*Provided data:*
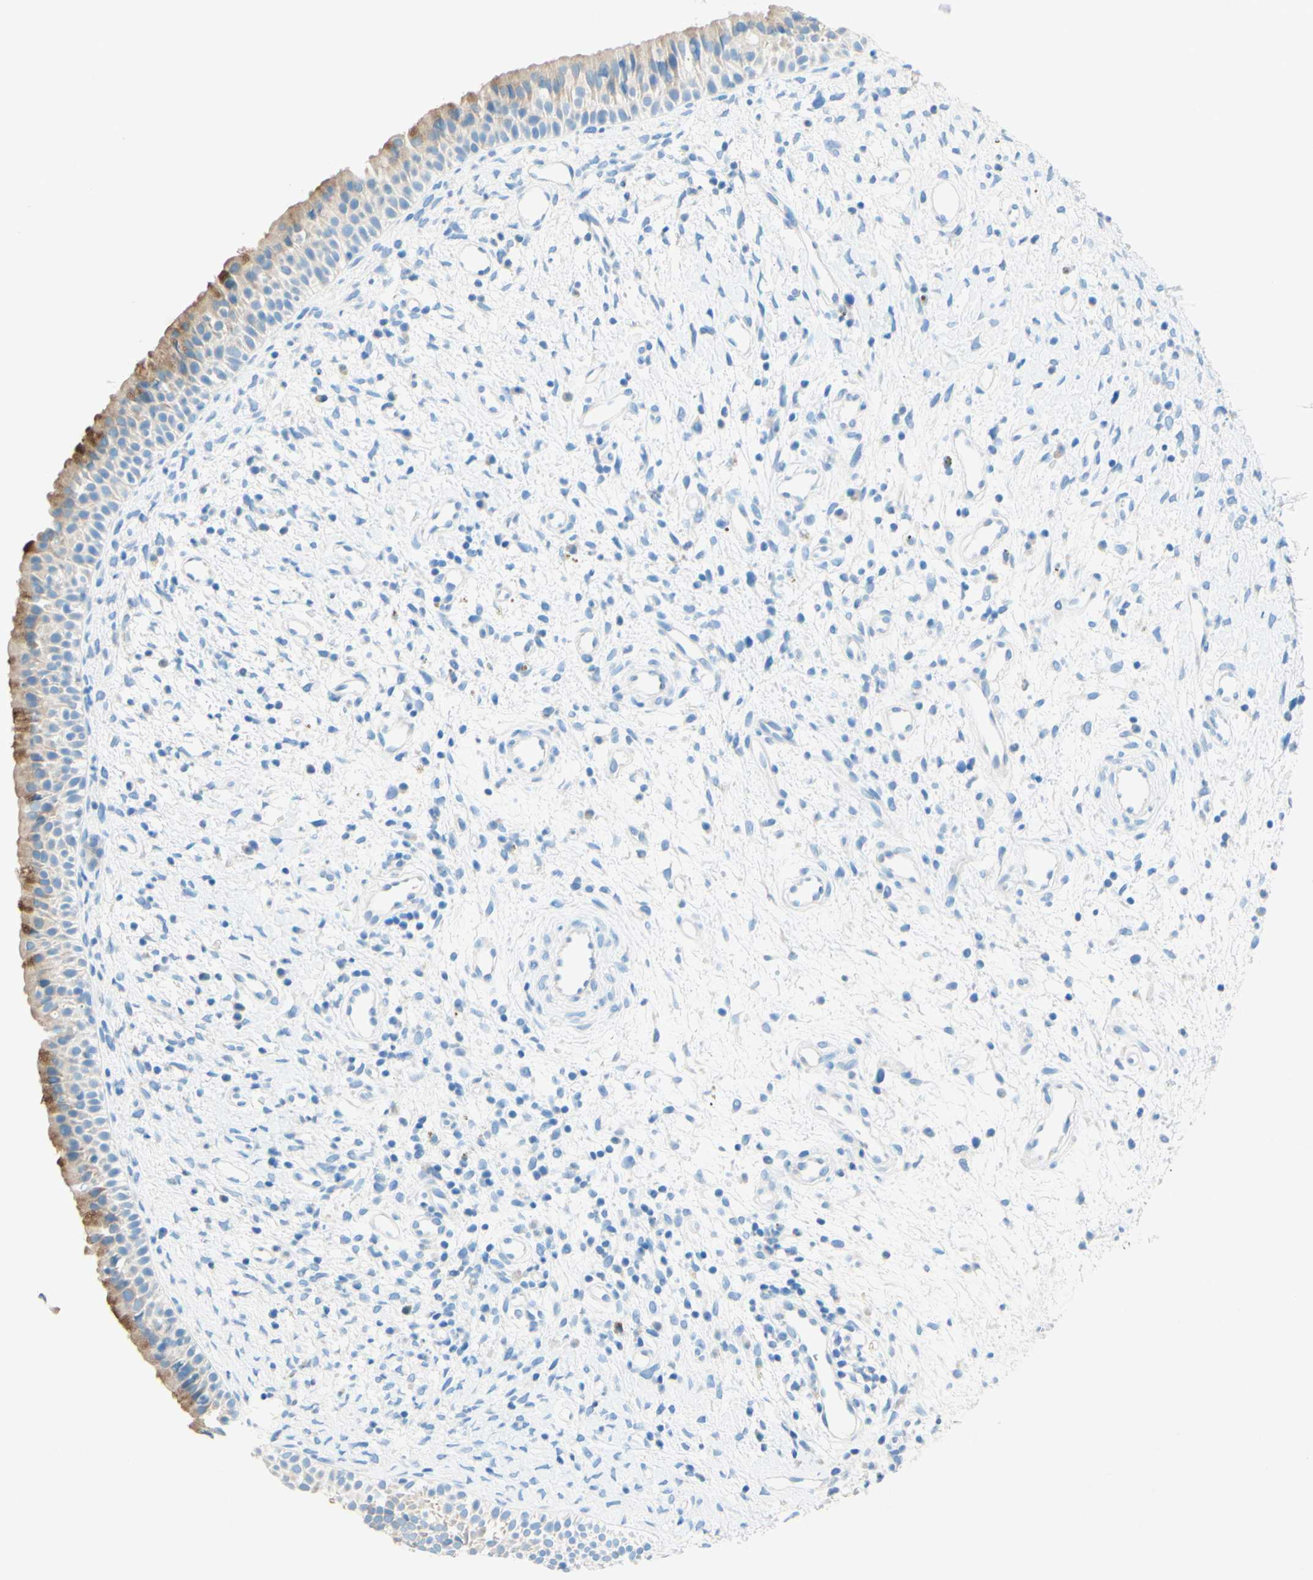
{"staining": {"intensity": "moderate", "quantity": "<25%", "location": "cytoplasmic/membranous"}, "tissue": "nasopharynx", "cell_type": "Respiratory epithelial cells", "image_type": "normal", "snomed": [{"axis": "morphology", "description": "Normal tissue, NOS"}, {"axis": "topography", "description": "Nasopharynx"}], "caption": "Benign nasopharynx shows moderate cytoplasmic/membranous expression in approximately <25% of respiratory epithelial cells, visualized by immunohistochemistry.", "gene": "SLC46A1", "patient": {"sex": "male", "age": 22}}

--

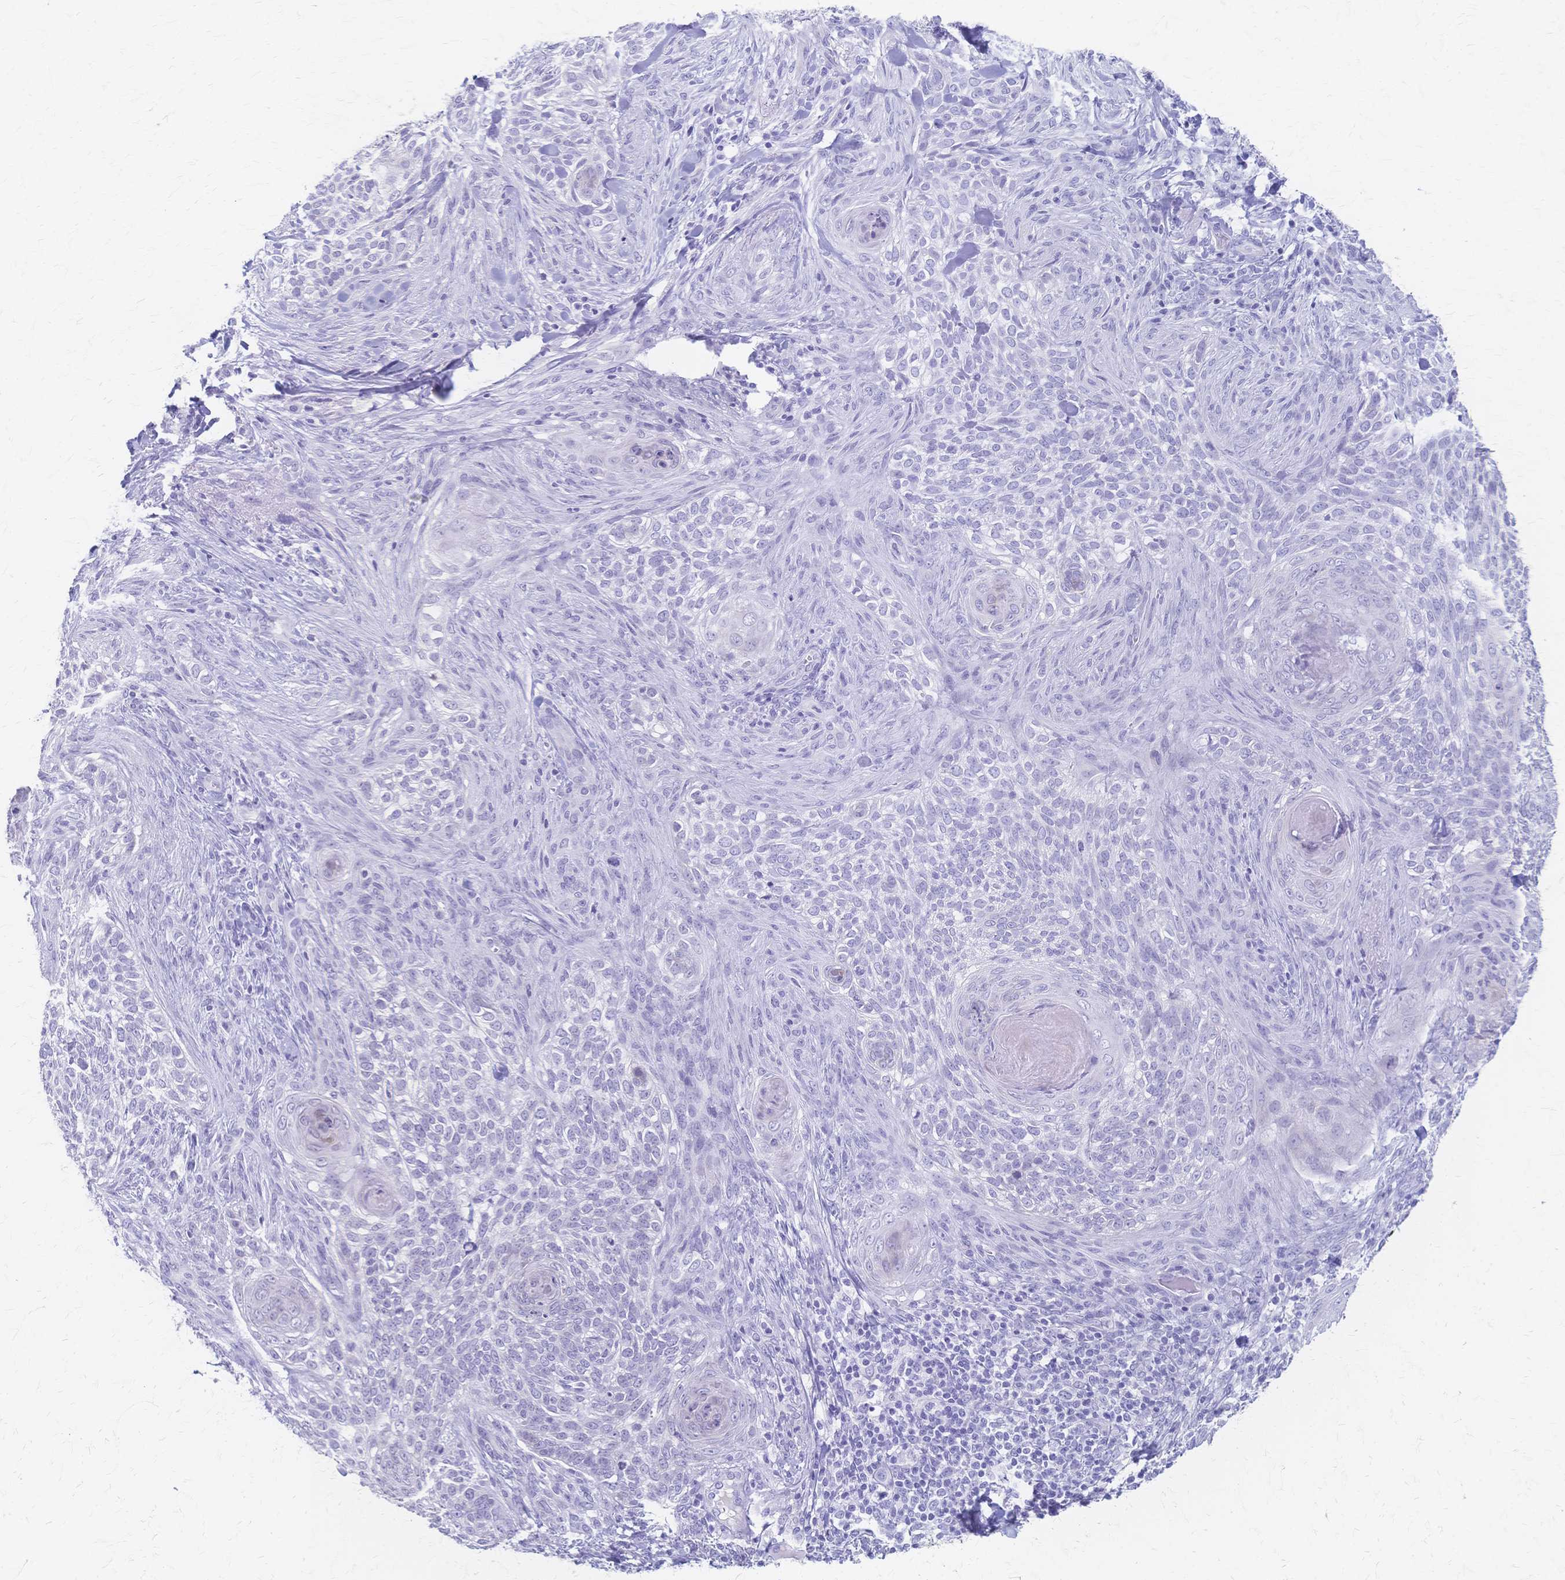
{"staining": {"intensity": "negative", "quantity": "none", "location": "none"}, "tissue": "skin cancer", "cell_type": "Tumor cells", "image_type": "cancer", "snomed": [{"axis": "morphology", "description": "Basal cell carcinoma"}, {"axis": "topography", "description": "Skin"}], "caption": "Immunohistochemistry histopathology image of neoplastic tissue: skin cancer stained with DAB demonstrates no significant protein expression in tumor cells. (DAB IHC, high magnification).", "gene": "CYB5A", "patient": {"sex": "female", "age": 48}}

* * *

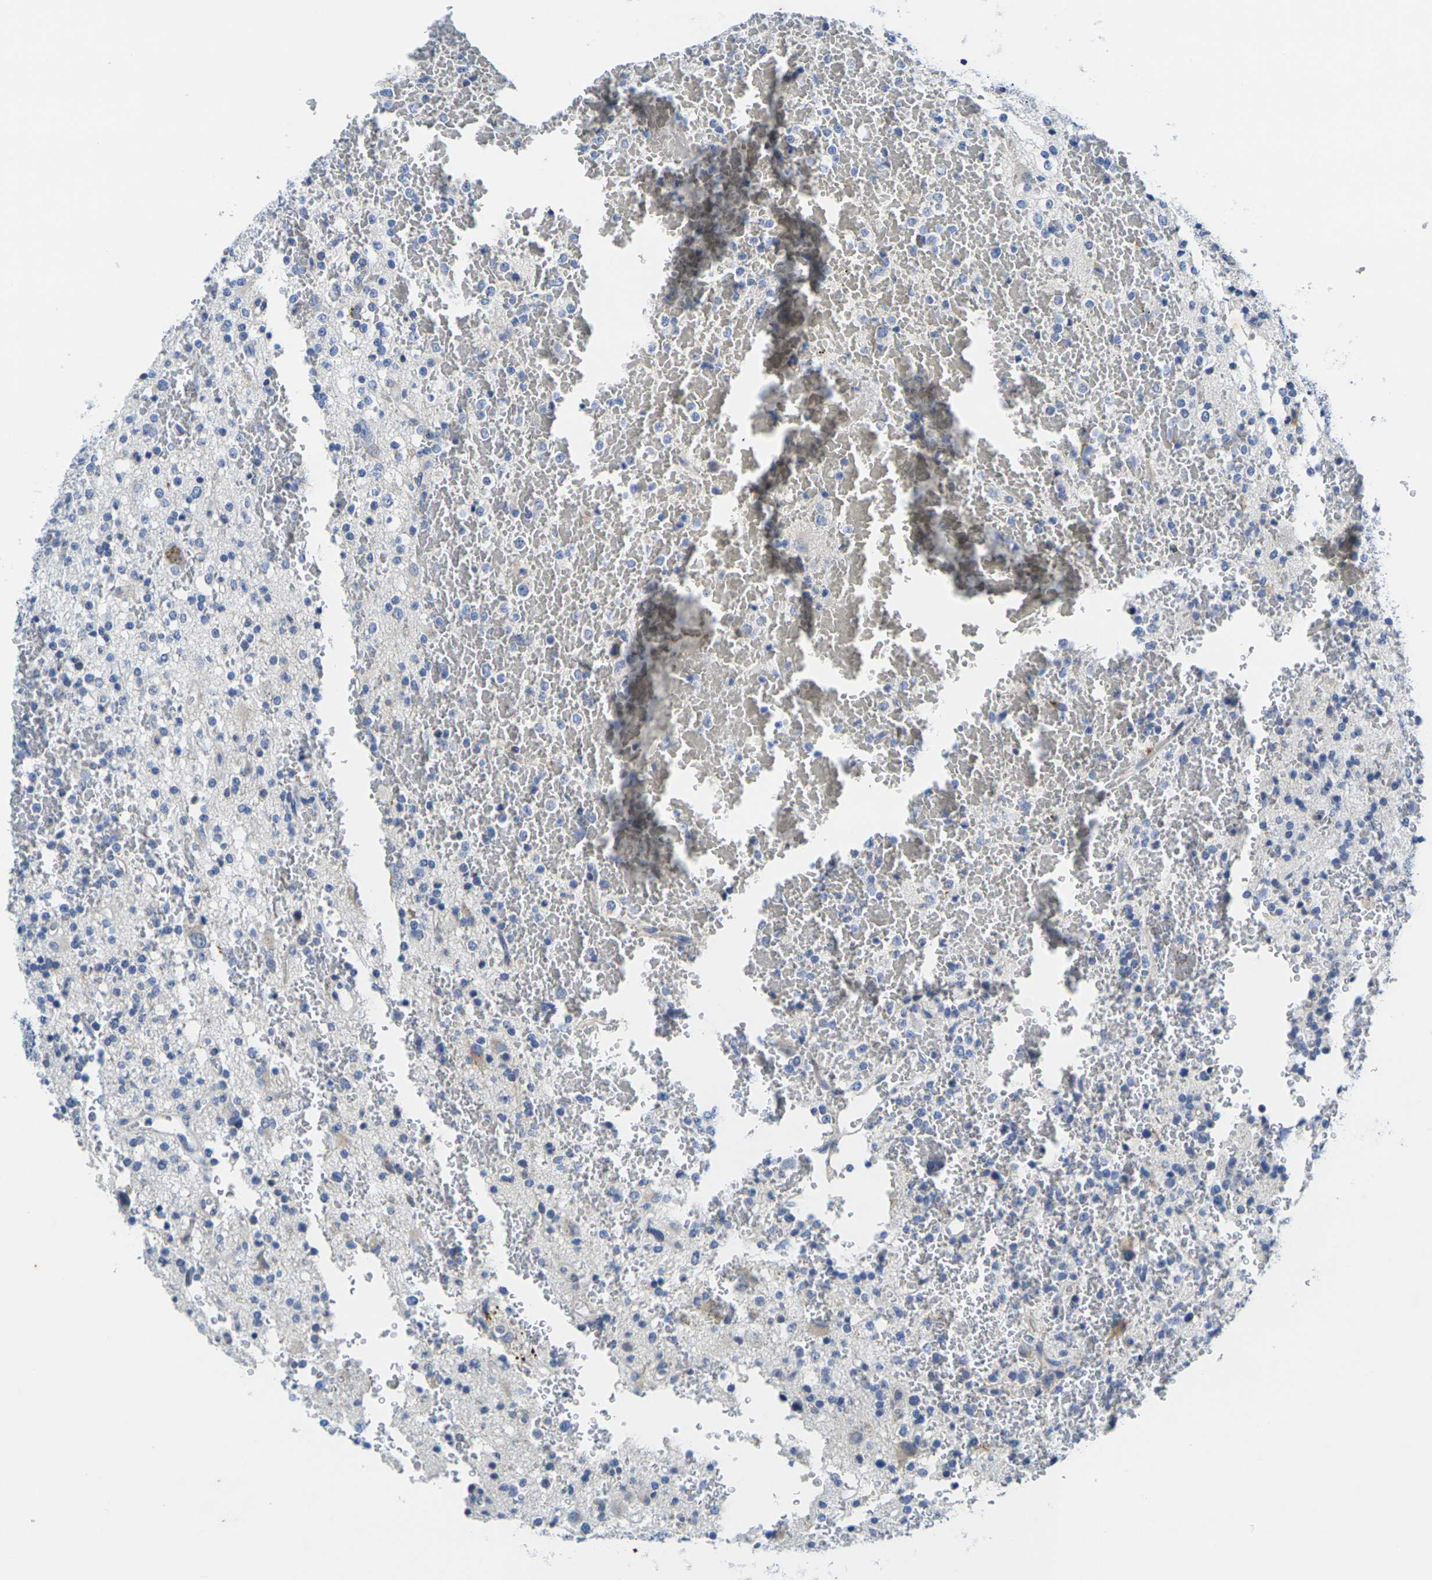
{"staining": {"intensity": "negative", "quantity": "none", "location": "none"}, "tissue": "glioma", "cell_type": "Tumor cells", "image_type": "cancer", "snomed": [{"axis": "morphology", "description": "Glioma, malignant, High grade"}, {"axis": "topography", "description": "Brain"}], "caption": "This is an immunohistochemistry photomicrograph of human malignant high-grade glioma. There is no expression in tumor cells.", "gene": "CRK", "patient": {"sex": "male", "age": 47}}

*Work instruction:* If a line in the data above holds the string "Tumor", copy it.

*Solution:*
{"staining": {"intensity": "negative", "quantity": "none", "location": "none"}, "tissue": "skin cancer", "cell_type": "Tumor cells", "image_type": "cancer", "snomed": [{"axis": "morphology", "description": "Basal cell carcinoma"}, {"axis": "topography", "description": "Skin"}], "caption": "Immunohistochemistry histopathology image of neoplastic tissue: skin cancer stained with DAB demonstrates no significant protein expression in tumor cells. (DAB IHC, high magnification).", "gene": "CYB5A", "patient": {"sex": "female", "age": 48}}
{"staining": {"intensity": "negative", "quantity": "none", "location": "none"}, "tissue": "glioma", "cell_type": "Tumor cells", "image_type": "cancer", "snomed": [{"axis": "morphology", "description": "Glioma, malignant, High grade"}, {"axis": "topography", "description": "Brain"}], "caption": "This is an immunohistochemistry photomicrograph of human malignant high-grade glioma. There is no expression in tumor cells.", "gene": "CRK", "patient": {"sex": "male", "age": 47}}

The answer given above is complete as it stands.